TASK OBJECTIVE:
The result should be the listing below, restated exactly, with its pictures left out.

INFORMATION SHOWN:
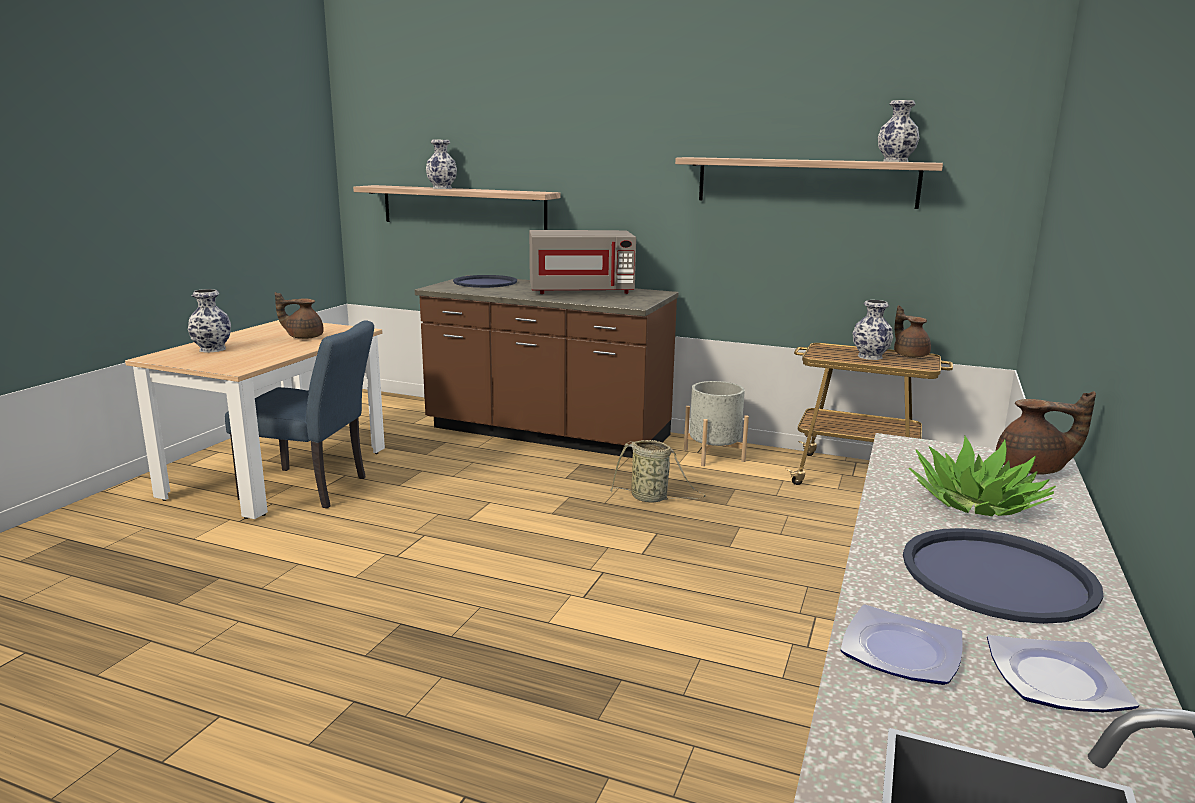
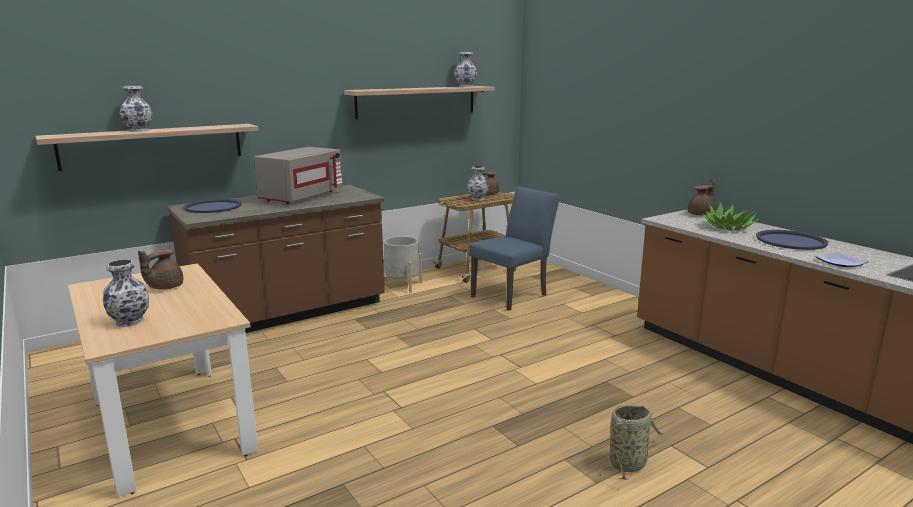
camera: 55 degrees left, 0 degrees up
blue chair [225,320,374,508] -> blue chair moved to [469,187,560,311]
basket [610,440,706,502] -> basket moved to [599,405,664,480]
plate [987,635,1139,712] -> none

RESPONSE:
camera: 55 degrees left, 0 degrees up
blue chair [225,320,374,508] -> blue chair moved to [469,187,560,311]
basket [610,440,706,502] -> basket moved to [599,405,664,480]
plate [987,635,1139,712] -> none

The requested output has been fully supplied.